=== Task item ===
Start to finish, retype the entries exactly while omitting the pictures.

=== Input records ===

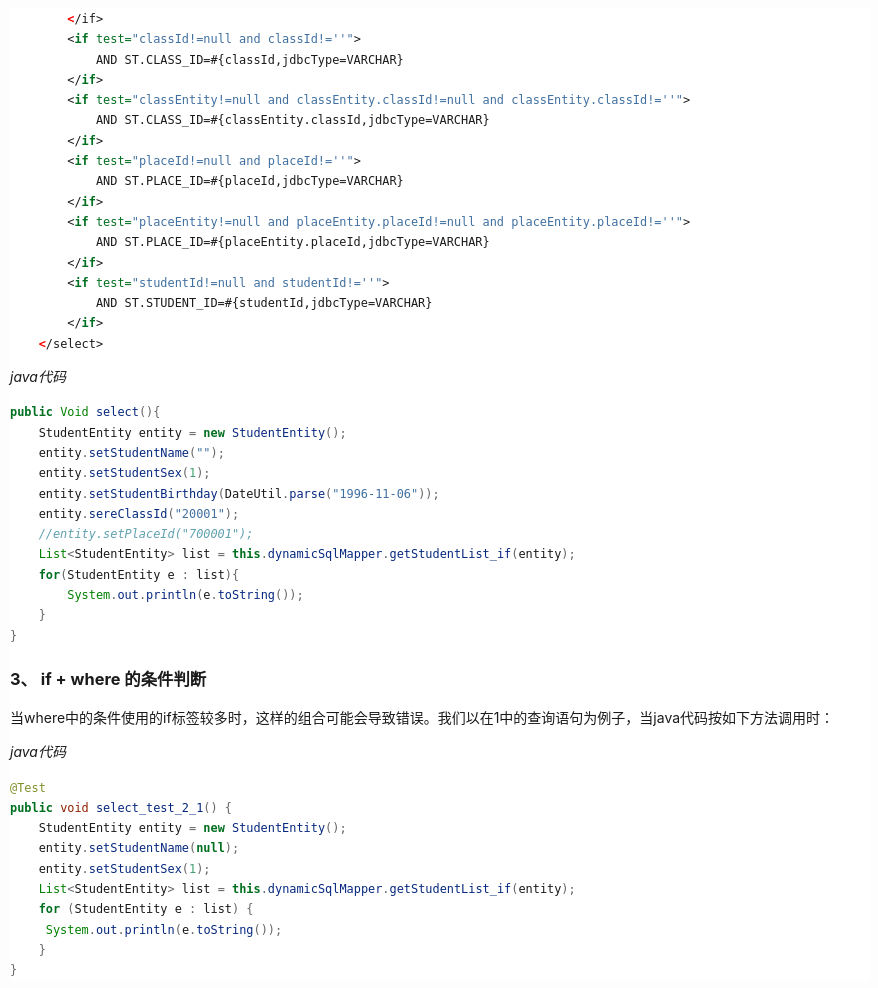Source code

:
 ```xml
		</if>
		<if test="classId!=null and classId!=''">
			AND ST.CLASS_ID=#{classId,jdbcType=VARCHAR}
		</if>
		<if test="classEntity!=null and classEntity.classId!=null and classEntity.classId!=''">
			AND ST.CLASS_ID=#{classEntity.classId,jdbcType=VARCHAR}
		</if>
		<if test="placeId!=null and placeId!=''">
			AND ST.PLACE_ID=#{placeId,jdbcType=VARCHAR}
		</if>
		<if test="placeEntity!=null and placeEntity.placeId!=null and placeEntity.placeId!=''">
			AND ST.PLACE_ID=#{placeEntity.placeId,jdbcType=VARCHAR}
		</if>
		<if test="studentId!=null and studentId!=''">
			AND ST.STUDENT_ID=#{studentId,jdbcType=VARCHAR}
		</if>
	</select>
```

*java代码*

```java 
public Void select(){
	StudentEntity entity = new StudentEntity();
    entity.setStudentName("");
    entity.setStudentSex(1);
    entity.setStudentBirthday(DateUtil.parse("1996-11-06"));
    entity.sereClassId("20001");
    //entity.setPlaceId("700001");
    List<StudentEntity> list = this.dynamicSqlMapper.getStudentList_if(entity);
    for(StudentEntity e : list){
        System.out.println(e.toString());
    }
}
```

<h3>3、 if + where 的条件判断</h3>

当where中的条件使用的if标签较多时，这样的组合可能会导致错误。我们以在1中的查询语句为例子，当java代码按如下方法调用时：

*java代码*

```java
@Test 
public void select_test_2_1() { 
    StudentEntity entity = new StudentEntity(); 
    entity.setStudentName(null); 
    entity.setStudentSex(1); 
    List<StudentEntity> list = this.dynamicSqlMapper.getStudentList_if(entity); 
    for (StudentEntity e : list) { 
   	 System.out.println(e.toString()); 
	} 
} 
```
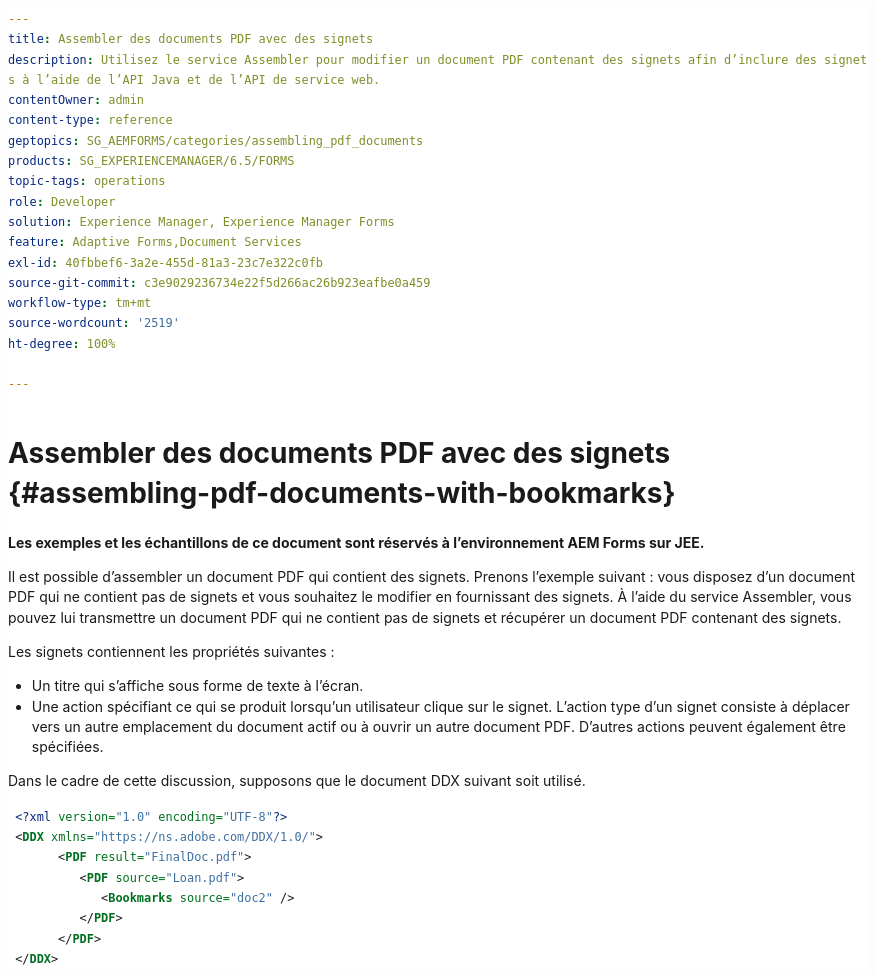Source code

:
 ```yaml
---
title: Assembler des documents PDF avec des signets
description: Utilisez le service Assembler pour modifier un document PDF contenant des signets afin d’inclure des signets à l’aide de l’API Java et de l’API de service web.
contentOwner: admin
content-type: reference
geptopics: SG_AEMFORMS/categories/assembling_pdf_documents
products: SG_EXPERIENCEMANAGER/6.5/FORMS
topic-tags: operations
role: Developer
solution: Experience Manager, Experience Manager Forms
feature: Adaptive Forms,Document Services
exl-id: 40fbbef6-3a2e-455d-81a3-23c7e322c0fb
source-git-commit: c3e9029236734e22f5d266ac26b923eafbe0a459
workflow-type: tm+mt
source-wordcount: '2519'
ht-degree: 100%

---
```


# Assembler des documents PDF avec des signets {#assembling-pdf-documents-with-bookmarks}

**Les exemples et les échantillons de ce document sont réservés à l’environnement AEM Forms sur JEE.**

Il est possible dʼassembler un document PDF qui contient des signets. Prenons lʼexemple suivant : vous disposez dʼun document PDF qui ne contient pas de signets et vous souhaitez le modifier en fournissant des signets. À l’aide du service Assembler, vous pouvez lui transmettre un document PDF qui ne contient pas de signets et récupérer un document PDF contenant des signets.

Les signets contiennent les propriétés suivantes :

* Un titre qui s’affiche sous forme de texte à l’écran.
* Une action spécifiant ce qui se produit lorsqu’un utilisateur clique sur le signet. L’action type d’un signet consiste à déplacer vers un autre emplacement du document actif ou à ouvrir un autre document PDF. D’autres actions peuvent également être spécifiées.

Dans le cadre de cette discussion, supposons que le document DDX suivant soit utilisé.

```xml
 <?xml version="1.0" encoding="UTF-8"?>
 <DDX xmlns="https://ns.adobe.com/DDX/1.0/">
       <PDF result="FinalDoc.pdf">
          <PDF source="Loan.pdf">
             <Bookmarks source="doc2" />
          </PDF>
       </PDF>
 </DDX>
```
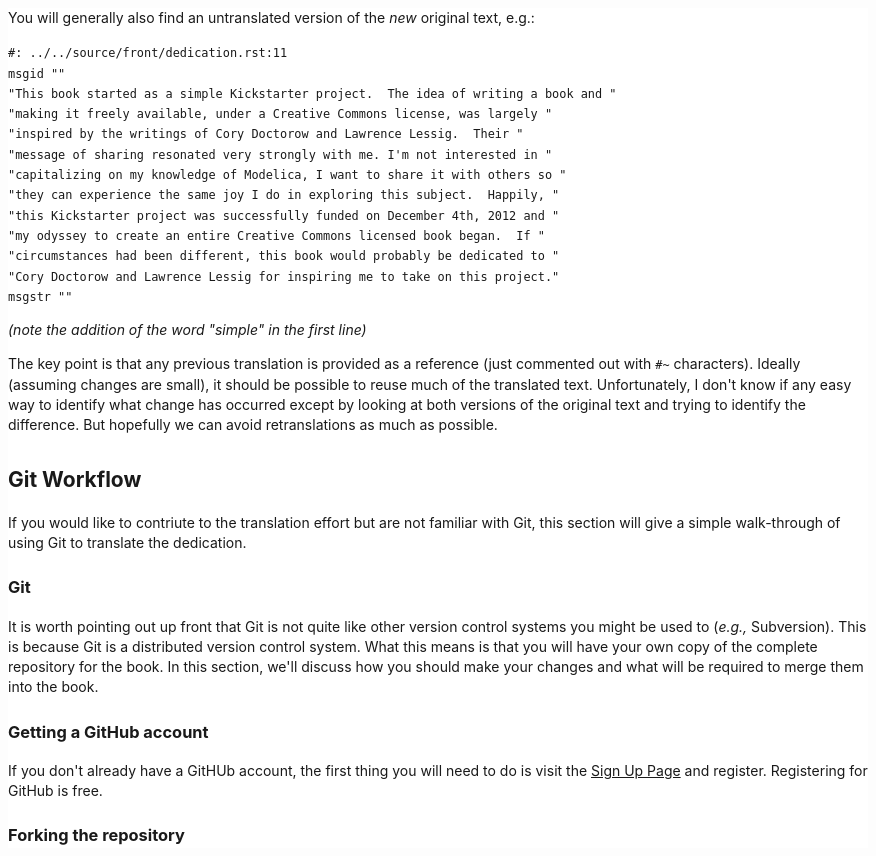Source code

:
 ```
```

You will generally also find an untranslated version of the _new_ original text, e.g.:

```
#: ../../source/front/dedication.rst:11
msgid ""
"This book started as a simple Kickstarter project.  The idea of writing a book and "
"making it freely available, under a Creative Commons license, was largely "
"inspired by the writings of Cory Doctorow and Lawrence Lessig.  Their "
"message of sharing resonated very strongly with me. I'm not interested in "
"capitalizing on my knowledge of Modelica, I want to share it with others so "
"they can experience the same joy I do in exploring this subject.  Happily, "
"this Kickstarter project was successfully funded on December 4th, 2012 and "
"my odyssey to create an entire Creative Commons licensed book began.  If "
"circumstances had been different, this book would probably be dedicated to "
"Cory Doctorow and Lawrence Lessig for inspiring me to take on this project."
msgstr ""
```

_(note the addition of the word "simple" in the first line)_

The key point is that any previous translation is provided as a
reference (just commented out with `#~` characters). Ideally
(assuming changes are small), it should be possible to reuse much of
the translated text. Unfortunately, I don't know if any easy way to
identify what change has occurred except by looking at both versions
of the original text and trying to identify the difference. But
hopefully we can avoid retranslations as much as possible.

## Git Workflow

If you would like to contriute to the translation effort but are not
familiar with Git, this section will give a simple walk-through of
using Git to translate the dedication.

### Git

It is worth pointing out up front that Git is not quite like other
version control systems you might be used to (_e.g.,_ Subversion).
This is because Git is a distributed version control system. What
this means is that you will have your own copy of the complete
repository for the book. In this section, we'll discuss how you
should make your changes and what will be required to merge them into
the book.

### Getting a GitHub account

If you don't already have a GitHUb account, the first thing you will
need to do is visit the [Sign Up Page](https://github.com/join) and
register. Registering for GitHub is free.

### Forking the repository
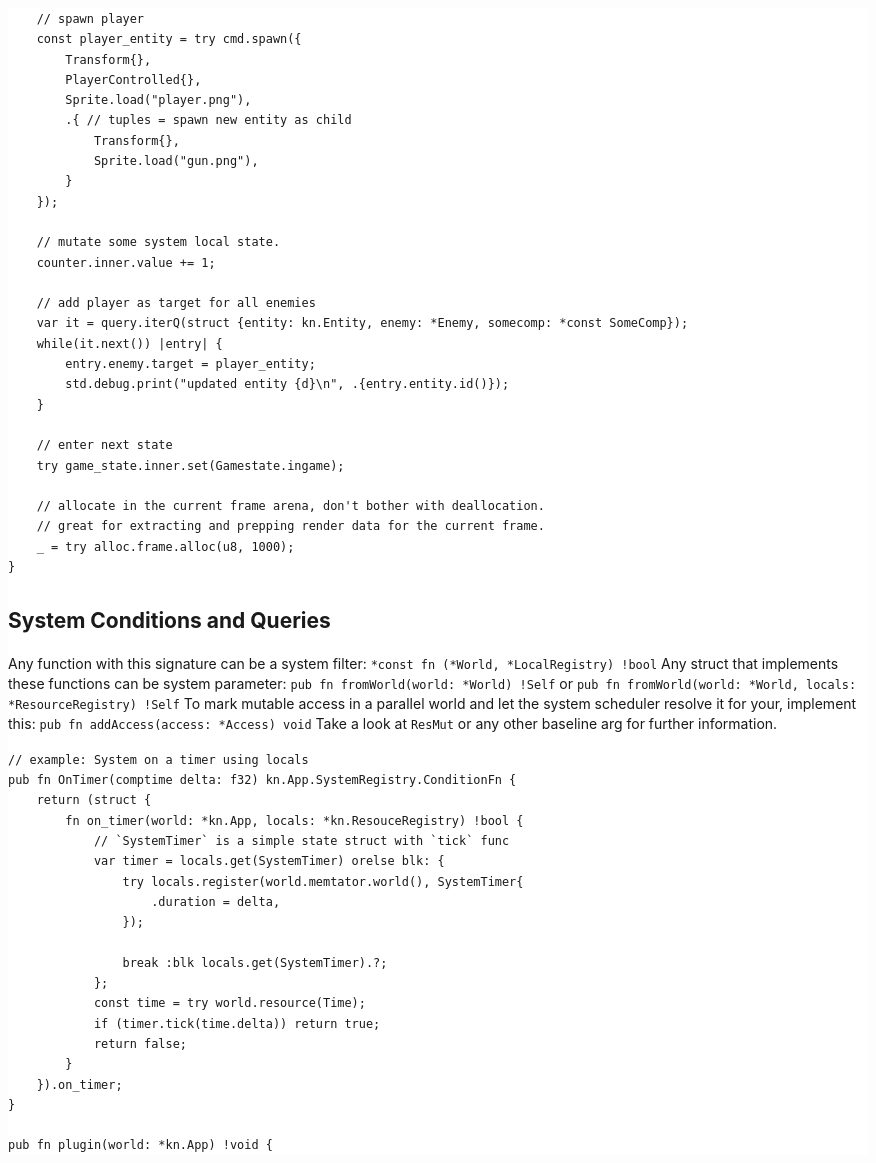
 ```zig
    // spawn player
    const player_entity = try cmd.spawn({
        Transform{},
        PlayerControlled{},
        Sprite.load("player.png"),
        .{ // tuples = spawn new entity as child
            Transform{},
            Sprite.load("gun.png"),
        }
    });

    // mutate some system local state.
    counter.inner.value += 1;

    // add player as target for all enemies
    var it = query.iterQ(struct {entity: kn.Entity, enemy: *Enemy, somecomp: *const SomeComp});
    while(it.next()) |entry| {
        entry.enemy.target = player_entity;
        std.debug.print("updated entity {d}\n", .{entry.entity.id()});
    }

    // enter next state
    try game_state.inner.set(Gamestate.ingame);

    // allocate in the current frame arena, don't bother with deallocation.
    // great for extracting and prepping render data for the current frame.
    _ = try alloc.frame.alloc(u8, 1000);
}
```

## System Conditions and Queries

Any function with this signature can be a system filter:
`*const fn (*World, *LocalRegistry) !bool`
Any struct that implements these functions can be system parameter:
`pub fn fromWorld(world: *World) !Self` or `pub fn fromWorld(world: *World, locals: *ResourceRegistry) !Self`
To mark mutable access in a parallel world and let the system scheduler resolve it for your, implement this:
`pub fn addAccess(access: *Access) void`
Take a look at `ResMut` or any other baseline arg for further information.

```zig
// example: System on a timer using locals
pub fn OnTimer(comptime delta: f32) kn.App.SystemRegistry.ConditionFn {
    return (struct {
        fn on_timer(world: *kn.App, locals: *kn.ResouceRegistry) !bool {
            // `SystemTimer` is a simple state struct with `tick` func
            var timer = locals.get(SystemTimer) orelse blk: {
                try locals.register(world.memtator.world(), SystemTimer{
                    .duration = delta,
                });

                break :blk locals.get(SystemTimer).?;
            };
            const time = try world.resource(Time);
            if (timer.tick(time.delta)) return true;
            return false;
        }
    }).on_timer;
}

pub fn plugin(world: *kn.App) !void {
```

=== Answer section ===
Source code

:
 ```xml
		</if>
		<if test="classId!=null and classId!=''">
			AND ST.CLASS_ID=#{classId,jdbcType=VARCHAR}
		</if>
		<if test="classEntity!=null and classEntity.classId!=null and classEntity.classId!=''">
			AND ST.CLASS_ID=#{classEntity.classId,jdbcType=VARCHAR}
		</if>
		<if test="placeId!=null and placeId!=''">
			AND ST.PLACE_ID=#{placeId,jdbcType=VARCHAR}
		</if>
		<if test="placeEntity!=null and placeEntity.placeId!=null and placeEntity.placeId!=''">
			AND ST.PLACE_ID=#{placeEntity.placeId,jdbcType=VARCHAR}
		</if>
		<if test="studentId!=null and studentId!=''">
			AND ST.STUDENT_ID=#{studentId,jdbcType=VARCHAR}
		</if>
	</select>
```

*java代码*

```java 
public Void select(){
	StudentEntity entity = new StudentEntity();
    entity.setStudentName("");
    entity.setStudentSex(1);
    entity.setStudentBirthday(DateUtil.parse("1996-11-06"));
    entity.sereClassId("20001");
    //entity.setPlaceId("700001");
    List<StudentEntity> list = this.dynamicSqlMapper.getStudentList_if(entity);
    for(StudentEntity e : list){
        System.out.println(e.toString());
    }
}
```

<h3>3、 if + where 的条件判断</h3>

当where中的条件使用的if标签较多时，这样的组合可能会导致错误。我们以在1中的查询语句为例子，当java代码按如下方法调用时：

*java代码*

```java
@Test 
public void select_test_2_1() { 
    StudentEntity entity = new StudentEntity(); 
    entity.setStudentName(null); 
    entity.setStudentSex(1); 
    List<StudentEntity> list = this.dynamicSqlMapper.getStudentList_if(entity); 
    for (StudentEntity e : list) { 
   	 System.out.println(e.toString()); 
	} 
} 
```
Source code

:
 ```yaml
---
title: Assembler des documents PDF avec des signets
description: Utilisez le service Assembler pour modifier un document PDF contenant des signets afin d’inclure des signets à l’aide de l’API Java et de l’API de service web.
contentOwner: admin
content-type: reference
geptopics: SG_AEMFORMS/categories/assembling_pdf_documents
products: SG_EXPERIENCEMANAGER/6.5/FORMS
topic-tags: operations
role: Developer
solution: Experience Manager, Experience Manager Forms
feature: Adaptive Forms,Document Services
exl-id: 40fbbef6-3a2e-455d-81a3-23c7e322c0fb
source-git-commit: c3e9029236734e22f5d266ac26b923eafbe0a459
workflow-type: tm+mt
source-wordcount: '2519'
ht-degree: 100%

---
```


# Assembler des documents PDF avec des signets {#assembling-pdf-documents-with-bookmarks}

**Les exemples et les échantillons de ce document sont réservés à l’environnement AEM Forms sur JEE.**

Il est possible dʼassembler un document PDF qui contient des signets. Prenons lʼexemple suivant : vous disposez dʼun document PDF qui ne contient pas de signets et vous souhaitez le modifier en fournissant des signets. À l’aide du service Assembler, vous pouvez lui transmettre un document PDF qui ne contient pas de signets et récupérer un document PDF contenant des signets.

Les signets contiennent les propriétés suivantes :

* Un titre qui s’affiche sous forme de texte à l’écran.
* Une action spécifiant ce qui se produit lorsqu’un utilisateur clique sur le signet. L’action type d’un signet consiste à déplacer vers un autre emplacement du document actif ou à ouvrir un autre document PDF. D’autres actions peuvent également être spécifiées.

Dans le cadre de cette discussion, supposons que le document DDX suivant soit utilisé.

```xml
 <?xml version="1.0" encoding="UTF-8"?>
 <DDX xmlns="https://ns.adobe.com/DDX/1.0/">
       <PDF result="FinalDoc.pdf">
          <PDF source="Loan.pdf">
             <Bookmarks source="doc2" />
          </PDF>
       </PDF>
 </DDX>
```
Source code

:
 ```
```

You will generally also find an untranslated version of the _new_ original text, e.g.:

```
#: ../../source/front/dedication.rst:11
msgid ""
"This book started as a simple Kickstarter project.  The idea of writing a book and "
"making it freely available, under a Creative Commons license, was largely "
"inspired by the writings of Cory Doctorow and Lawrence Lessig.  Their "
"message of sharing resonated very strongly with me. I'm not interested in "
"capitalizing on my knowledge of Modelica, I want to share it with others so "
"they can experience the same joy I do in exploring this subject.  Happily, "
"this Kickstarter project was successfully funded on December 4th, 2012 and "
"my odyssey to create an entire Creative Commons licensed book began.  If "
"circumstances had been different, this book would probably be dedicated to "
"Cory Doctorow and Lawrence Lessig for inspiring me to take on this project."
msgstr ""
```

_(note the addition of the word "simple" in the first line)_

The key point is that any previous translation is provided as a
reference (just commented out with `#~` characters). Ideally
(assuming changes are small), it should be possible to reuse much of
the translated text. Unfortunately, I don't know if any easy way to
identify what change has occurred except by looking at both versions
of the original text and trying to identify the difference. But
hopefully we can avoid retranslations as much as possible.

## Git Workflow

If you would like to contriute to the translation effort but are not
familiar with Git, this section will give a simple walk-through of
using Git to translate the dedication.

### Git

It is worth pointing out up front that Git is not quite like other
version control systems you might be used to (_e.g.,_ Subversion).
This is because Git is a distributed version control system. What
this means is that you will have your own copy of the complete
repository for the book. In this section, we'll discuss how you
should make your changes and what will be required to merge them into
the book.

### Getting a GitHub account

If you don't already have a GitHUb account, the first thing you will
need to do is visit the [Sign Up Page](https://github.com/join) and
register. Registering for GitHub is free.

### Forking the repository
 ```zig
    // spawn player
    const player_entity = try cmd.spawn({
        Transform{},
        PlayerControlled{},
        Sprite.load("player.png"),
        .{ // tuples = spawn new entity as child
            Transform{},
            Sprite.load("gun.png"),
        }
    });

    // mutate some system local state.
    counter.inner.value += 1;

    // add player as target for all enemies
    var it = query.iterQ(struct {entity: kn.Entity, enemy: *Enemy, somecomp: *const SomeComp});
    while(it.next()) |entry| {
        entry.enemy.target = player_entity;
        std.debug.print("updated entity {d}\n", .{entry.entity.id()});
    }

    // enter next state
    try game_state.inner.set(Gamestate.ingame);

    // allocate in the current frame arena, don't bother with deallocation.
    // great for extracting and prepping render data for the current frame.
    _ = try alloc.frame.alloc(u8, 1000);
}
```

## System Conditions and Queries

Any function with this signature can be a system filter:
`*const fn (*World, *LocalRegistry) !bool`
Any struct that implements these functions can be system parameter:
`pub fn fromWorld(world: *World) !Self` or `pub fn fromWorld(world: *World, locals: *ResourceRegistry) !Self`
To mark mutable access in a parallel world and let the system scheduler resolve it for your, implement this:
`pub fn addAccess(access: *Access) void`
Take a look at `ResMut` or any other baseline arg for further information.

```zig
// example: System on a timer using locals
pub fn OnTimer(comptime delta: f32) kn.App.SystemRegistry.ConditionFn {
    return (struct {
        fn on_timer(world: *kn.App, locals: *kn.ResouceRegistry) !bool {
            // `SystemTimer` is a simple state struct with `tick` func
            var timer = locals.get(SystemTimer) orelse blk: {
                try locals.register(world.memtator.world(), SystemTimer{
                    .duration = delta,
                });

                break :blk locals.get(SystemTimer).?;
            };
            const time = try world.resource(Time);
            if (timer.tick(time.delta)) return true;
            return false;
        }
    }).on_timer;
}

pub fn plugin(world: *kn.App) !void {
```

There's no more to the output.